* _Reading text_
____

# hand cut mitred box splines?



## Trigs (17 Jan 2020)

Im wanting to make a Jewellery box using mitres and splines, but because I can't be pineappled making another jig for the table saw I thought I'd enjoy hand cutting them more.. So the question is when would be the best time to cut for the splines?? Before cutting the mitres, after the mitres or once assembled??


----------



## marcros (17 Jan 2020)

once assembled. mark out, and I would use veneer as the key.


----------



## thetyreman (17 Jan 2020)

from my experience glue the mitres first let it set then add the splines, if you try and do it all the same time it's a lot of un necessary pressure and can be a very stressful glue up.


----------



## Trigs (17 Jan 2020)

cheers guys


----------



## Orraloon (18 Jan 2020)

After they are glued up and set like the others have said. As to hand cutting them you will need a saw that does a very clean cut and a steady hand. I have tried it but they were not as crisp as off the table saw. I think that the short time spent making a simple jig was worth it as I use it a lot. They can be done on the router table also with a holding jig and that gives you the option of thicker splines if you like.
Regards
John


----------



## woodbloke66 (19 Jan 2020)

____

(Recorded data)
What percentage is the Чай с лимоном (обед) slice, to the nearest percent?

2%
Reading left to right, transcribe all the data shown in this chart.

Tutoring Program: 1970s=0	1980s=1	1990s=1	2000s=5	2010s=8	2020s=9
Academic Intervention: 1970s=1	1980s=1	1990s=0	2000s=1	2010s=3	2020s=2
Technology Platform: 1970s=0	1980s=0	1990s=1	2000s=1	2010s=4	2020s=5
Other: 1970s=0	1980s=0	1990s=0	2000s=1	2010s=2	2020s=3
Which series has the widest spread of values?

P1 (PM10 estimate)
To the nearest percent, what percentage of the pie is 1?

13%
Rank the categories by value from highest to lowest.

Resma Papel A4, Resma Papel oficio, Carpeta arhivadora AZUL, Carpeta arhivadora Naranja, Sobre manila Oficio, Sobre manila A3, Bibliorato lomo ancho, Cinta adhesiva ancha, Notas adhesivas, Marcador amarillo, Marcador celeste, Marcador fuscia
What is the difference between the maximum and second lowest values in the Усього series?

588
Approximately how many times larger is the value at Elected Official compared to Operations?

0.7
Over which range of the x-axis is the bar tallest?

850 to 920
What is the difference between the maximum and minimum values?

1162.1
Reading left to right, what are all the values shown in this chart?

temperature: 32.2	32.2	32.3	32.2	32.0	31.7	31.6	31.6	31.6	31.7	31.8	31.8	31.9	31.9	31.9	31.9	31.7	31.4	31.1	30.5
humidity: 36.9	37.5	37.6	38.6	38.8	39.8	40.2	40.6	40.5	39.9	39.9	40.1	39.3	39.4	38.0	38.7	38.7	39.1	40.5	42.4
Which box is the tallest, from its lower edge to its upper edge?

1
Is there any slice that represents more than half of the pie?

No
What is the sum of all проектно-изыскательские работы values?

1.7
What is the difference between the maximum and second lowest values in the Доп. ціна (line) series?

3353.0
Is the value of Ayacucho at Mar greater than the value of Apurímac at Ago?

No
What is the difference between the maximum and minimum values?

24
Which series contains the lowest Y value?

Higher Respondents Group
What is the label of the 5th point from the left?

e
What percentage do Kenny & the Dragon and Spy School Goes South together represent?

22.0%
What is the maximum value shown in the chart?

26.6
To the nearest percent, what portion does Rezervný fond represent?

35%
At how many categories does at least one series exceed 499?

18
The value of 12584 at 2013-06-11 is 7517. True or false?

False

____

* _Exercise set_
(a) Write out the passage of the box spline thread starting with "from my experience" and going on through "stressful glue up.", with "keys" in place of "splines".
(b) In the box spline thread, what material does marcros say he would use as the key?

* _Responses per task_
(a)
from my experience glue the mitres first let it set then add the keys, if you try and do it all the same time it's a lot of un necessary pressure and can be a very stressful glue up.

(b) Veneer.